## [Data]
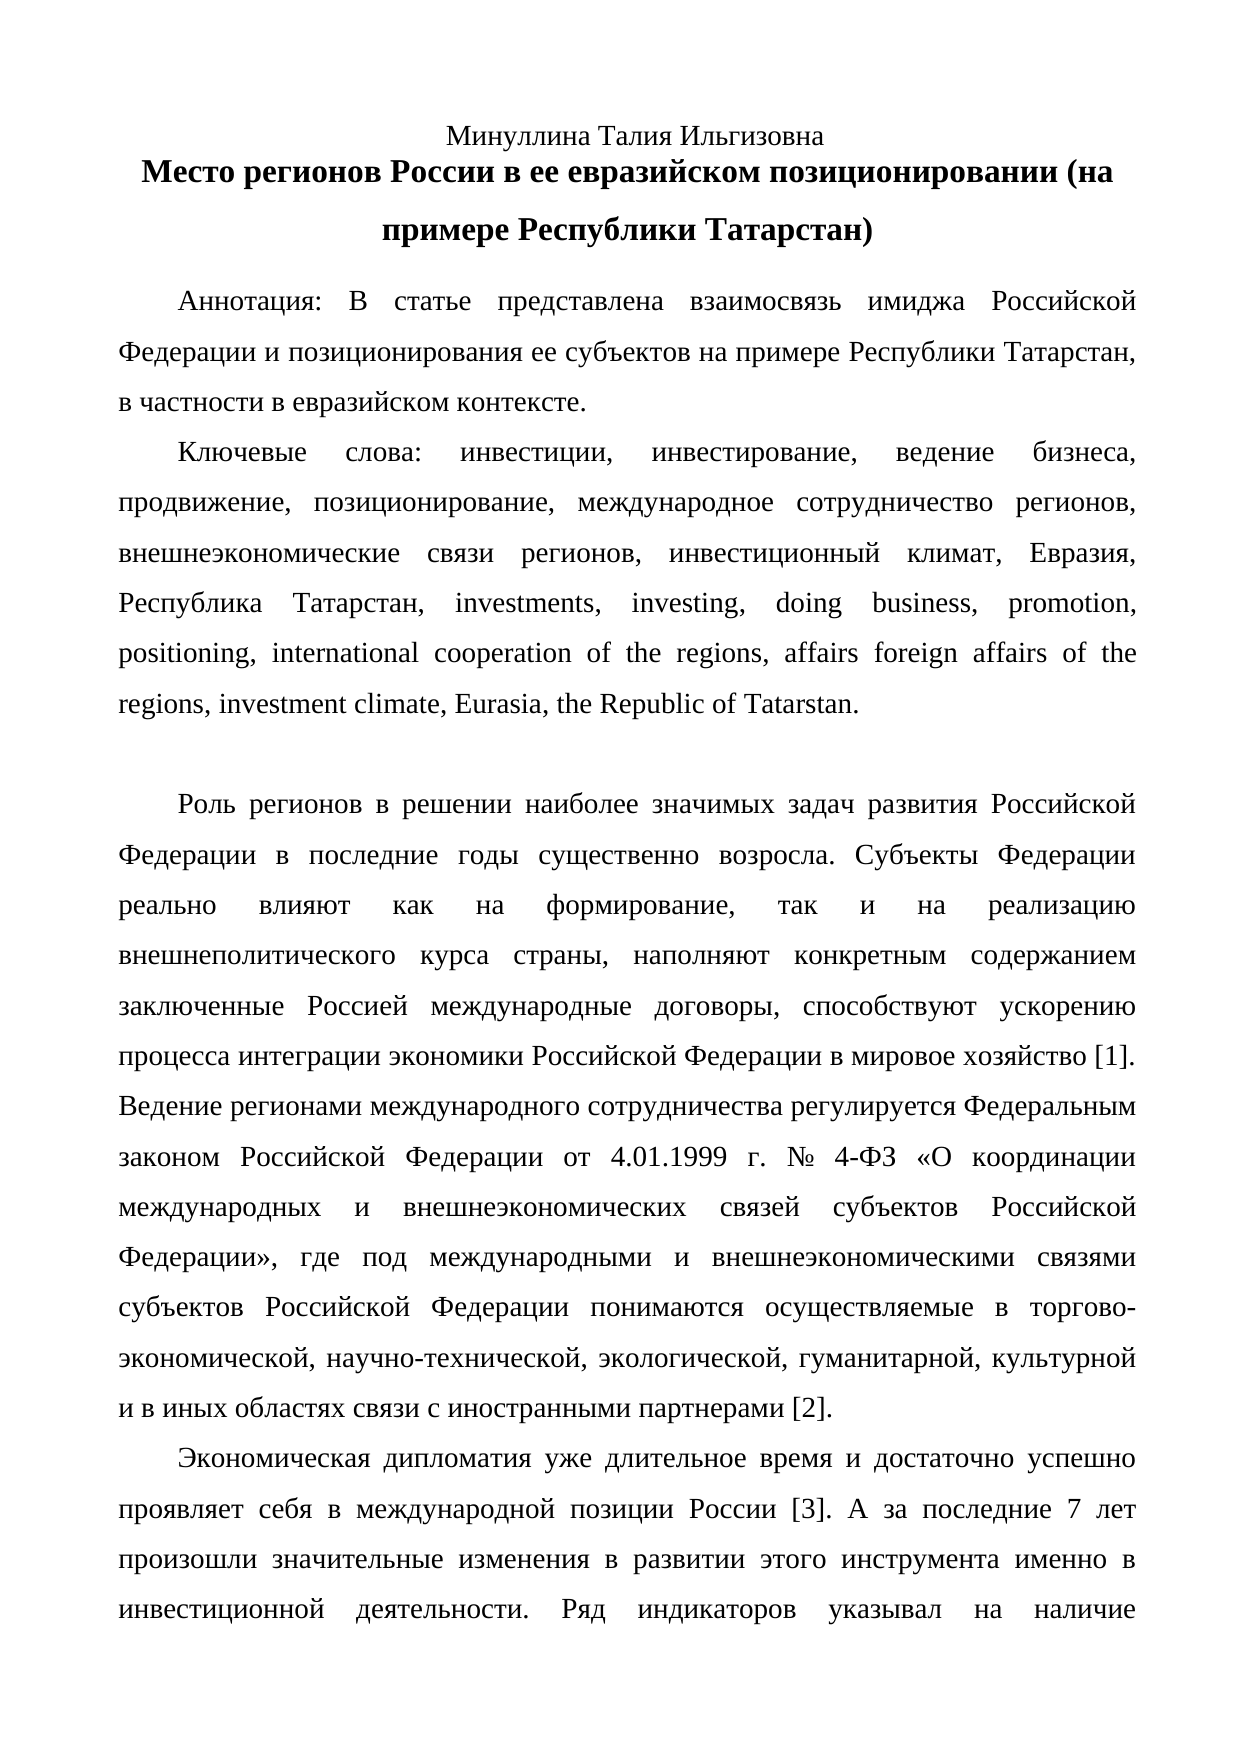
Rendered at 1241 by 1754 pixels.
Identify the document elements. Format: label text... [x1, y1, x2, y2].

text Аннотация: В статье представлена взаимосвязь имиджа Российской Федерации и позиционирования ее субъектов на примере Республики Татарстан, в частности в евразийском контексте. [118, 283, 1137, 417]
text Место регионов России в ее евразийском позиционировании (на примере Республики Татарстан) [118, 152, 1137, 247]
text Ключевые слова: инвестиции, инвестирование, ведение бизнеса, продвижение, позиционирование, международное сотрудничество регионов, внешнеэкономические связи регионов, инвестиционный климат, Евразия, Республика Татарстан, investments, investing, doing business, promotion, positioning, international cooperation of the regions, affairs foreign affairs of the regions, investment climate, Eurasia, the Republic of Tatarstan. [118, 434, 1137, 719]
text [118, 1441, 1137, 1625]
text Роль регионов в решении наиболее значимых задач развития Российской Федерации в последние годы существенно возросла. Субъекты Федерации реально влияют как на формирование, так и на реализацию внешнеполитического курса страны, наполняют конкретным содержанием заключенные Россией международные договоры, способствуют ускорению процесса интеграции экономики Российской Федерации в мировое хозяйство [1]. Ведение регионами международного сотрудничества регулируется Федеральным законом Российской Федерации от 4.01.1999 г. № 4-ФЗ «О координации международных и внешнеэкономических связей субъектов Российской Федерации», где под международными и внешнеэкономическими связями субъектов Российской Федерации понимаются осуществляемые в торгово-экономической, научно-технической, экологической, гуманитарной, культурной и в иных областях связи с иностранными партнерами [2]. [118, 786, 1137, 1424]
text Минуллина Талия Ильгизовна [118, 118, 1152, 152]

## [Request]
Copy all lines from the data above that contain the word "примере".

## [Result of this task]
text Аннотация: В статье представлена взаимосвязь имиджа Российской Федерации и позиционирования ее субъектов на примере Республики Татарстан, в частности в евразийском контексте. [118, 283, 1137, 417]
text Место регионов России в ее евразийском позиционировании (на примере Республики Татарстан) [118, 152, 1137, 247]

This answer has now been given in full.